## Given passage

------

The boycott by Israel’s two top domestic security agencies leaves Ben-Gvir, once convicted himself on terror charges, in the dark on key matters of intelligence.

China Dominates the West in EV Market  (Philip Pilkington, Unherd)
Over the weekend Mathias Miedreich, chief executive of the battery-maker Umicore, told the Financial Times that Chinese electric vehicles (EVs) are beating out their American counterparts in the market. “They are just good cars and people buy them,” he told the paper. “American producers seem to struggle to bring good electric vehicles to the market.”
The statistics show that Miedreich is not exaggerating. EV sales in China rose 36% to 7.7 million in 2023, up from 5.7 million in 2022, according to data from the China Passenger Car Association in the FT. Chinese-made cars make up a full third of the total passenger vehicles sold in China. The American market is nowhere near as large, clocking in at only 1.5 million in 2023. The relative size of the markets provides some explanation as to why the Chinese models are now in higher demand.
Last week, Joe Biden stated that Chinese smart cars are a threat to national security. The American President stated that the cars are connected to the internet “like smartphones on wheels”, and that they could be used to collect sensitive information on American citizens. But China already has a large presence in the American smartphone market, and the Chinese dominate the market for laptops, with over 80% of laptops bought in the United States being Chinese-made. So why would the country not just spy on people through their laptops and smartphones instead?
This speaks more generally to the American-led strategy of so-called “derisking”. The US government is telling both its citizens and its allies that it needs to wean itself off Chinese products that are a threat to national security. But as the EV example shows, the case can be made that basically any product that can be connected to the internet is a potential threat. It is very hard not to think that the United States is simply falling behind in its capacity to lead the world in new technology and is using national security as a pretence to convince American citizens and other countries to buy their inferior products.

Is China Capable of Attacking Taiwan?  (Aaron Sarin, Persuasion)

------

## Tasks to perform
1: According to the news digest, by what percentage did EV sales in China rise in 2023?
2: Write out the news digest from "Over the weekend" up to and including "in higher demand.".
3: Continue the news digest after its final headline, the one asking whether China could attack Taiwan.
The listing has no connection to the news digest.

------

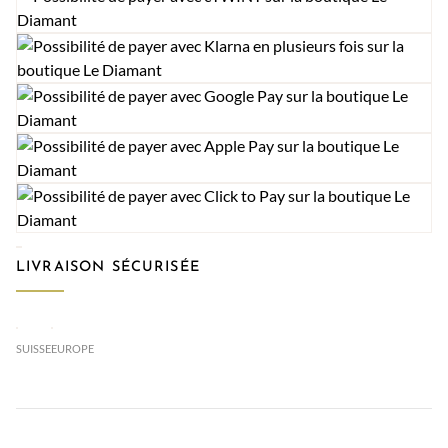
LIVRAISON SÉCURISÉE
SUISSE
EUROPE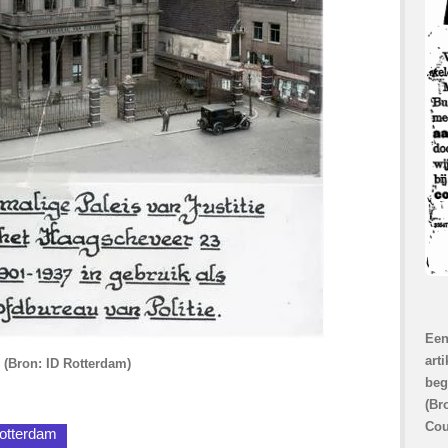
Een
art
(Bron: ID Rotterdam)
beg
(Br
Cou
Rotterdam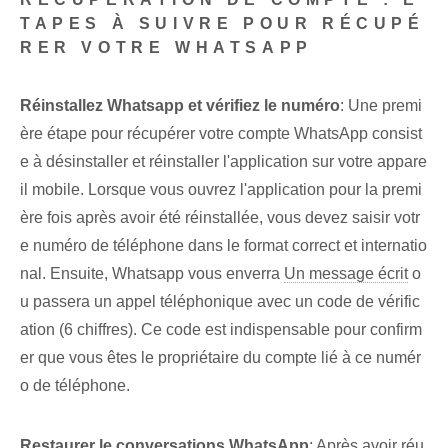
TAPES À SUIVRE POUR RÉCUPÉ
RER VOTRE WHATSAPP
Réinstallez ⁤Whatsapp et vérifiez le numéro
: Une premi
ère étape pour récupérer votre compte WhatsApp consist
e à désinstaller et réinstaller l'application sur votre appare
il mobile. ⁤Lorsque vous ouvrez l'application pour la premi
ère fois après avoir été réinstallée, vous devez saisir votr
e numéro de téléphone dans le format correct et internatio
nal.​ Ensuite, Whatsapp vous enverra
Un message écrit
o
u passera un appel téléphonique avec un code de vérific
ation (6 chiffres). Ce code est indispensable pour confirm
er que vous êtes le propriétaire du compte lié à ce numér
o de téléphone.
Restaurer le⁤
conversations WhatsApp
: Après avoir réu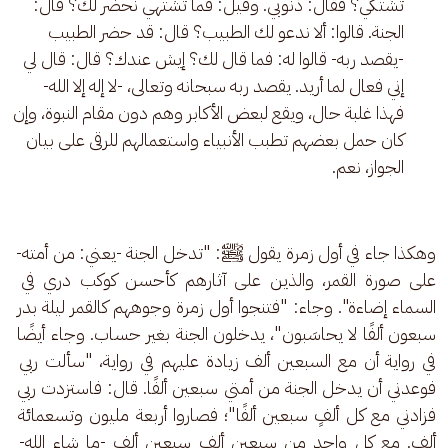
تشتكي؟ فقال: ذنوبي. وقيل: فما تشتهي نحضر لك؟ قال:
الجنة. قالوا: ألا ندعو لك الطبيب؟ قال: قد حضر الطبيب
-يقصد ربه- قالوا له: فما قال لك؟ إيش عندك؟ قال: قال لي
إني فعال لما أريد. يقصد ربه سبحانه وتعالى، -لا إله إلا الله-
فهذا غلبة حال، ويقع لبعض الأكابر وهم دون مقام النبوة، وإن
كان حمل بعضهم تطبب الأنبياء واستعمالهم للرقى على بيان
الجواز، نعم.
وهكذا جاء في أول زمرة يقول ﷺ: "تدخل الجنة -يعني: من أمته- 
على صورة القمر، والذين على آثارهم كأحسن كوكب دري في 
السماء إضاءة". وجاء: "فتنجوا أول زمرة وجوههم كالقمر ليلة بدر 
سبعون ألفًا لا يحاسَبون"، يدخلون الجنة بغير حساب. وجاء أيضًا 
في رواية أن مع السبعين ألف زيادة عليهم في رواية، "سألت ربي 
فوعدني أن يدخل الجنة من أمتي سبعين ألفًا. قال: فاستزدت ربي 
فزادني مع كل ألفٍ سبعين ألفًا"؛ فصاروا أربعة مليون وتسعمائة 
ألف. مع كل واحد من سبعين ألف سبعين ألف -ما شاء الله-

------

## Answers
1: 36%

2:
Over the weekend Mathias Miedreich, chief executive of the battery-maker Umicore, told the Financial Times that Chinese electric vehicles (EVs) are beating out their American counterparts in the market. “They are just good cars and people buy them,” he told the paper. “American producers seem to struggle to bring good electric vehicles to the market.”
The statistics show that Miedreich is not exaggerating. EV sales in China rose 36% to 7.7 million in 2023, up from 5.7 million in 2022, according to data from the China Passenger Car Association in the FT. Chinese-made cars make up a full third of the total passenger vehicles sold in China. The American market is nowhere near as large, clocking in at only 1.5 million in 2023. The relative size of the markets provides some explanation as to why the Chinese models are now in higher demand.

3:
Many commentators, myself included, have warned of the PLA’s military prowess. It turns out that appearances may have been deceptive. Recent U.S. intelligence revealed that a quantity of China’s formidable-looking nuclear missiles are actually filled with water. Doubtless the money for fuel had disappeared into pockets, based on widespread assumptions within the military that China will never really go to war and that no serious missile inspection would ever be carried out. An ex-officer, who fled to the United States in 2016, described the common practice whereby army personnel would take home chunks of missile fuel for use with their evening meals—it was particularly useful for keeping hotpots on constant boil. Comical details like these provide a rare glimpse of the PLA from the inside. They show a military culture thoroughly rotten and hollowed out by graft.
Perhaps, in its current state, the PLA is incapable of anything so ambitious as conquest. Xi’s recent purging of fifteen senior military figures may well have been a frantic response to the discovery of this chronic corruption. While Beijing has given an official reason for the removals, they come amidst reports of widespread graft investigations. If that is the case, then a rehaul of the PLA will now be underway, and Xi’s plan for invasion may well be significantly delayed.
The danger has not passed. During my private conversations with Chinese mainlanders over the years, I was told more than once—by individuals who claimed high-ranking Party connections—that the Taiwanese issue was Xi’s real reason for abolishing term limits in 2018. Historian Niall Ferguson heard the same thing from one of the president’s economic advisers. “Reunification” is of immense personal importance to Xi: it is the goal around which he intends to build his legacy. It’s an ambition that requires time and preparation, and the traditional ten-year tenure as President of the PRC and General Secretary of the CCP was simply insufficient. So he extended it. Xi’s mind was made up long ago: he will invade as soon as he can be sure of success.

Why North Korea Survives  (Sheena Chestnut Greitens, Persuasion)
North Korea’s recent jettisoning of reunification with South Korea as a national goal has raised much speculation about Pyongyang’s goals and strategy. Relatively overlooked in recent debates over whether the Kim regime might be preparing for war with South Korea—more than it is usually, anyway—is the simple but surprising fact of North Korea’s continued survival. The Democratic People’s Republic of Korea (DPRK) is among a handful of regimes that survived not only the collapse of communism in the 1990s but successive waves of democratization since.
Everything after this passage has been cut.